Before and after difference data:

--- START ---

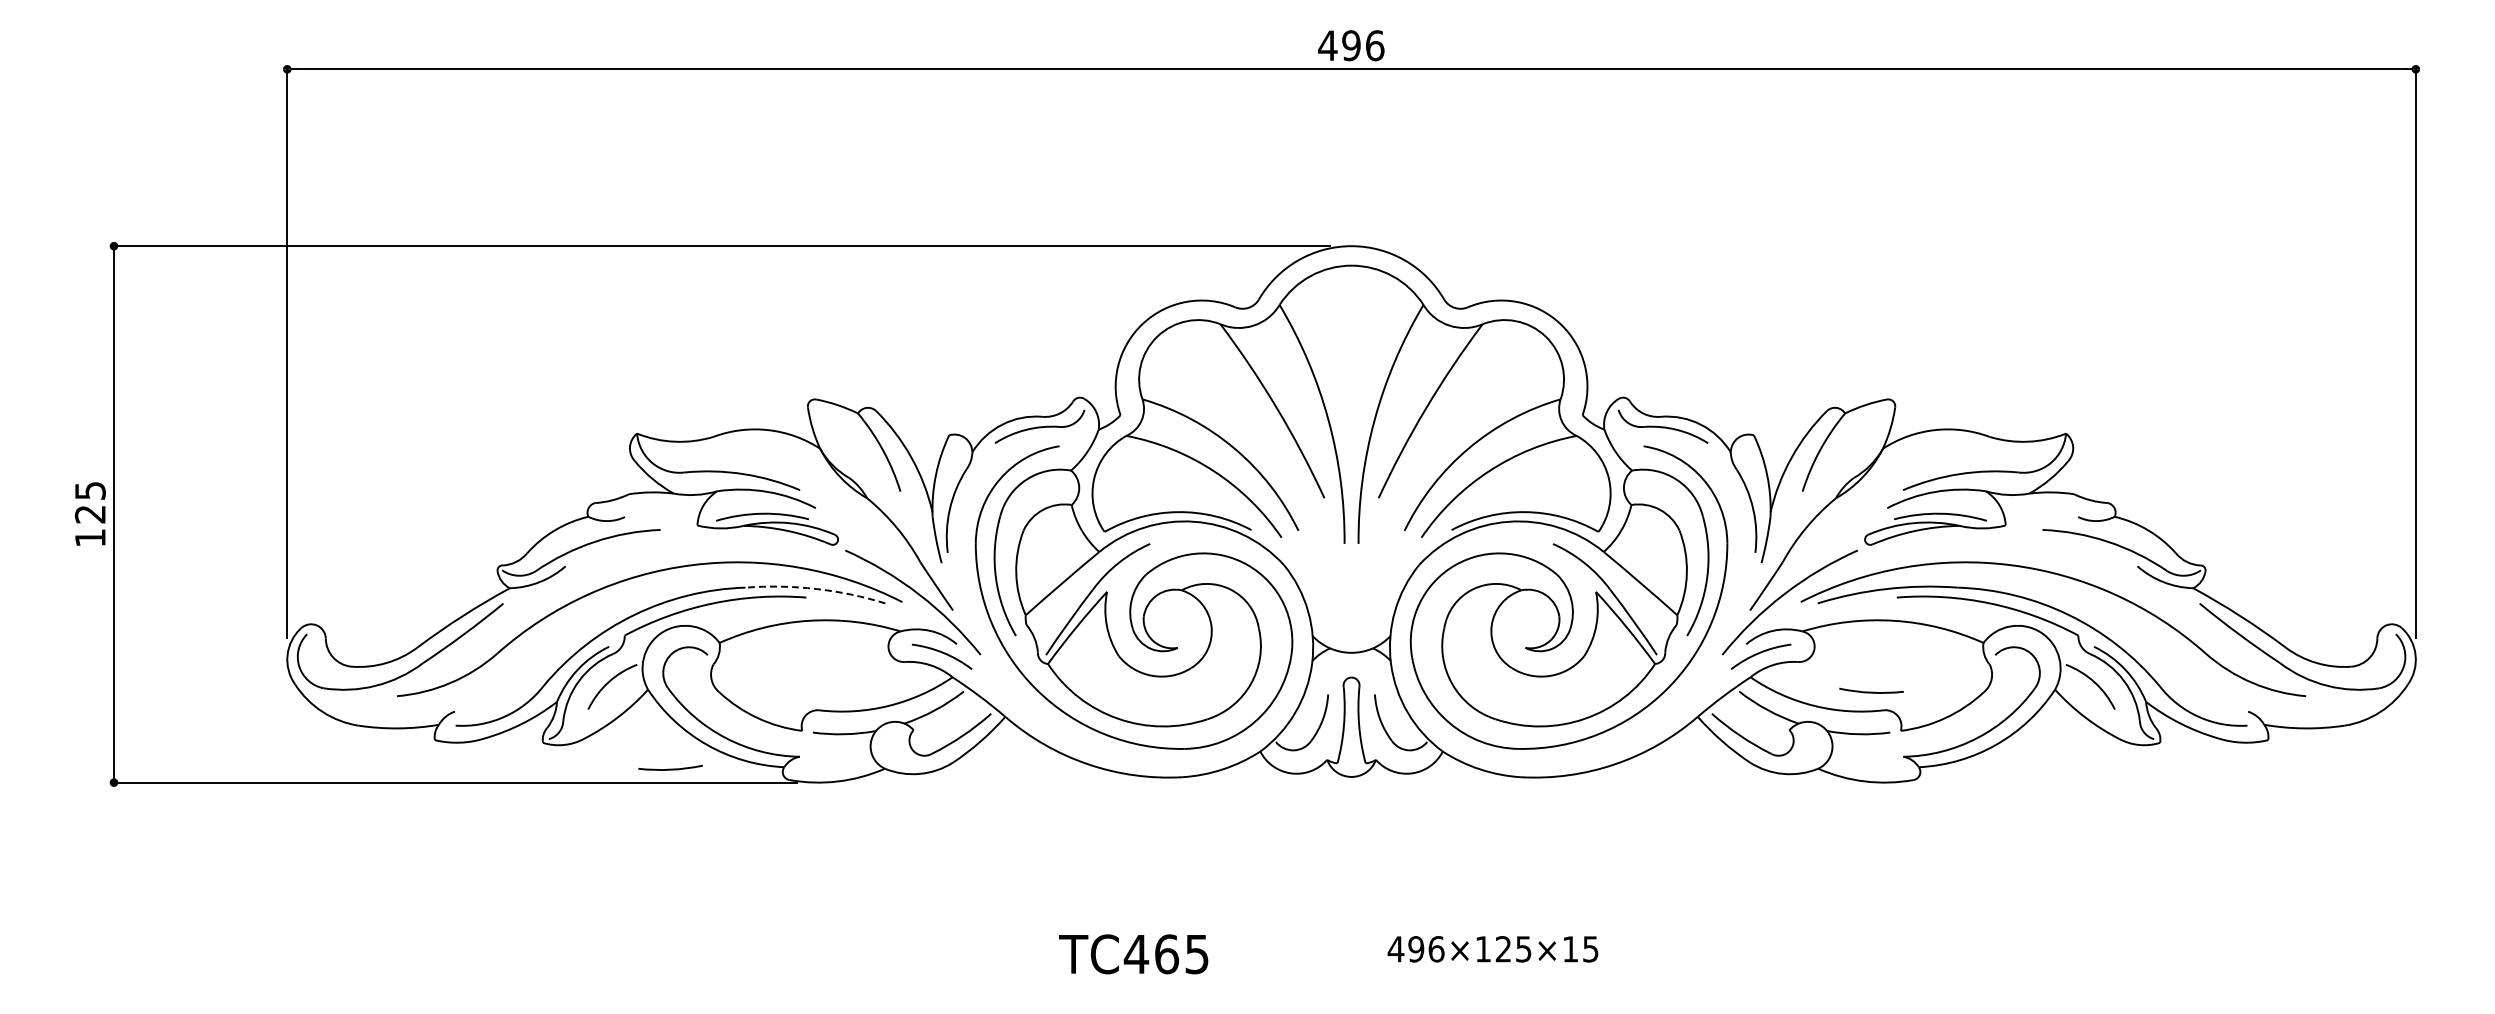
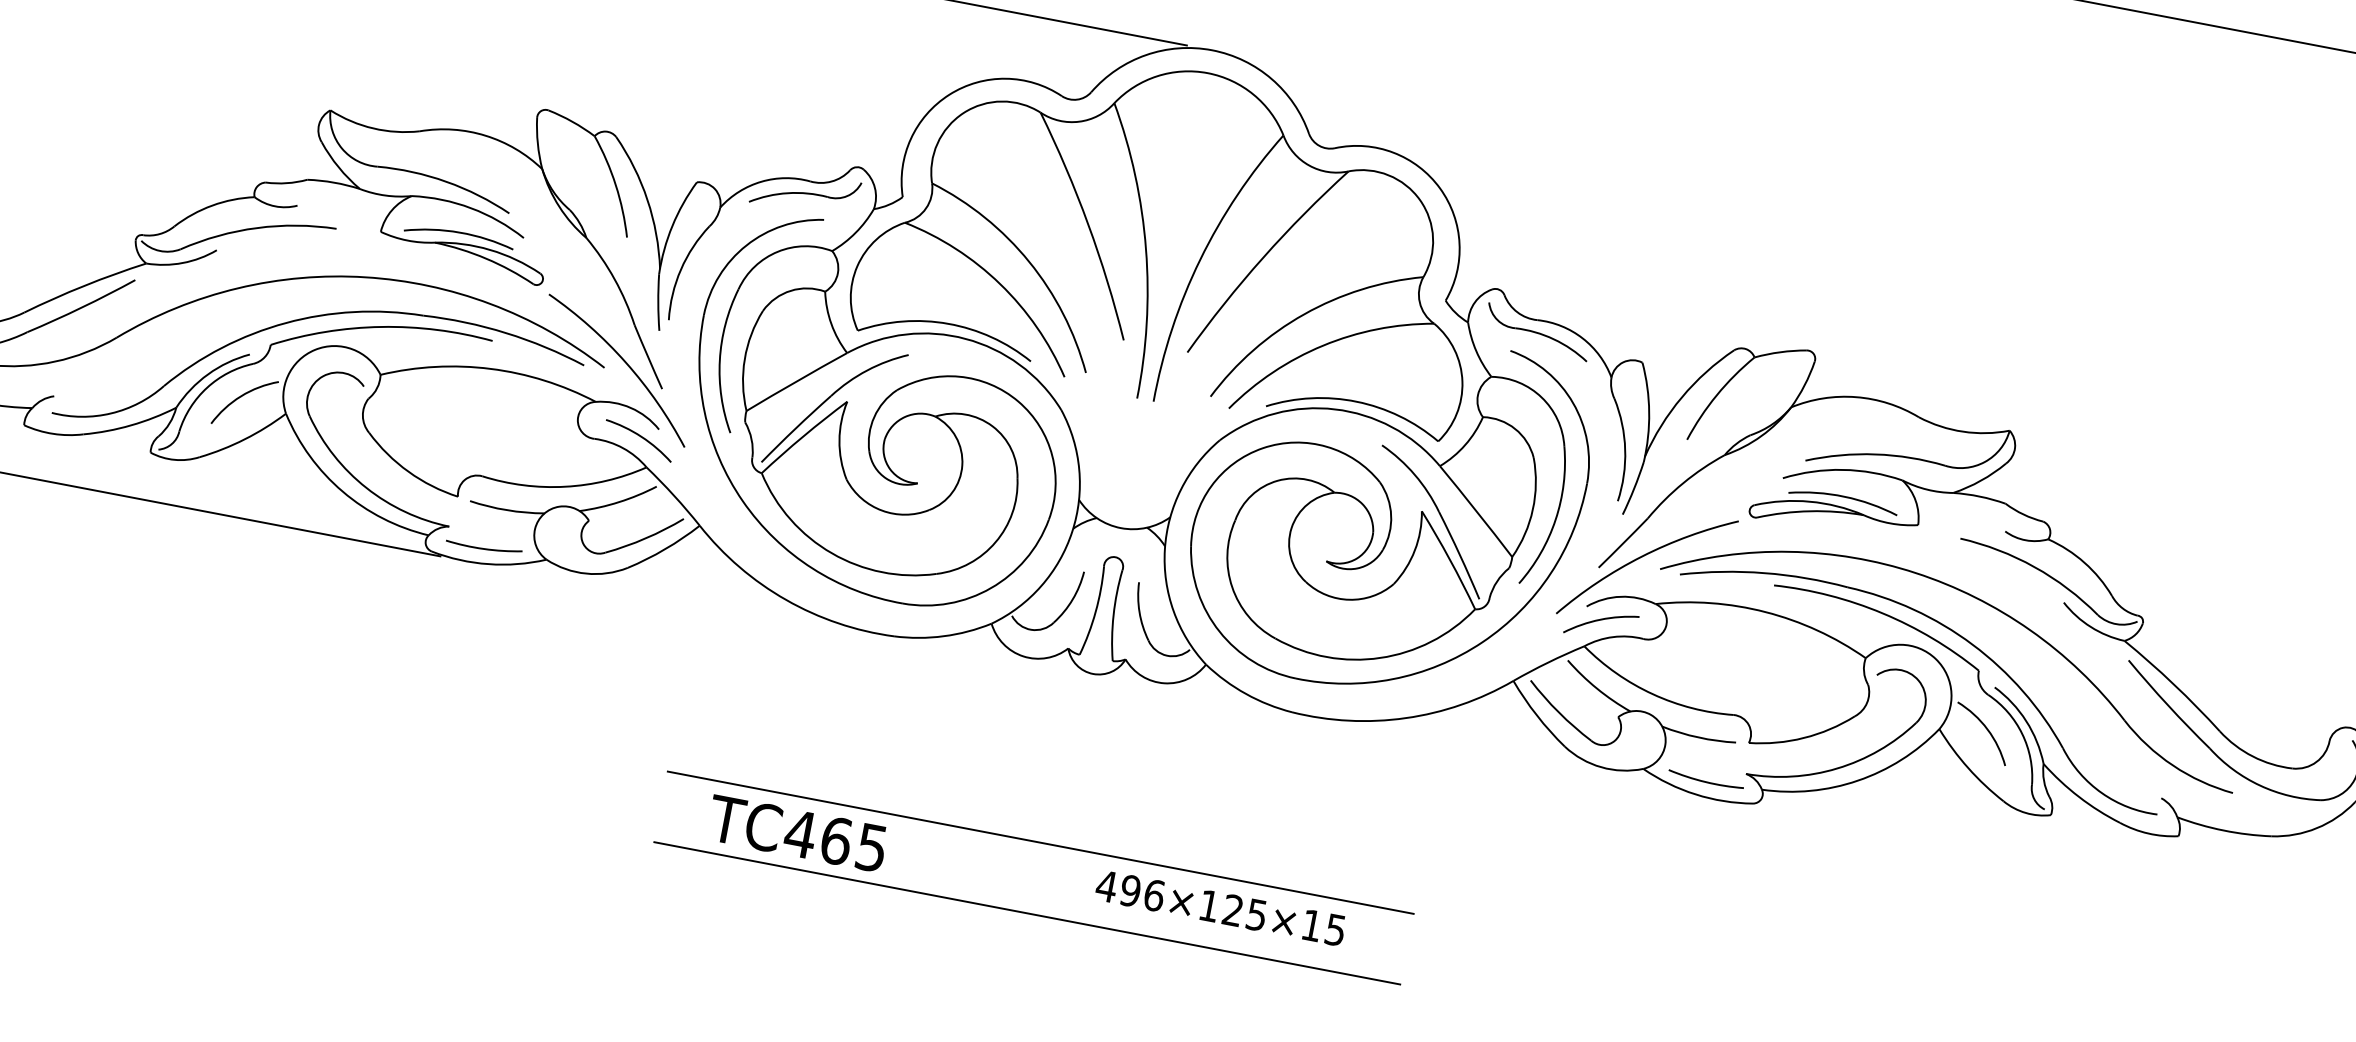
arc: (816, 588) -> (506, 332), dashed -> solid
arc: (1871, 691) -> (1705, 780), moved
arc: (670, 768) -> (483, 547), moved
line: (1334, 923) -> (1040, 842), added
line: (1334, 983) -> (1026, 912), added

--- END ---

WHAT YOU ARE ASKED TO DO ▸ Would you show every line in the data above that contains the string "moved"?

ANSWER TO THIS TASK ▸
arc: (1871, 691) -> (1705, 780), moved
arc: (670, 768) -> (483, 547), moved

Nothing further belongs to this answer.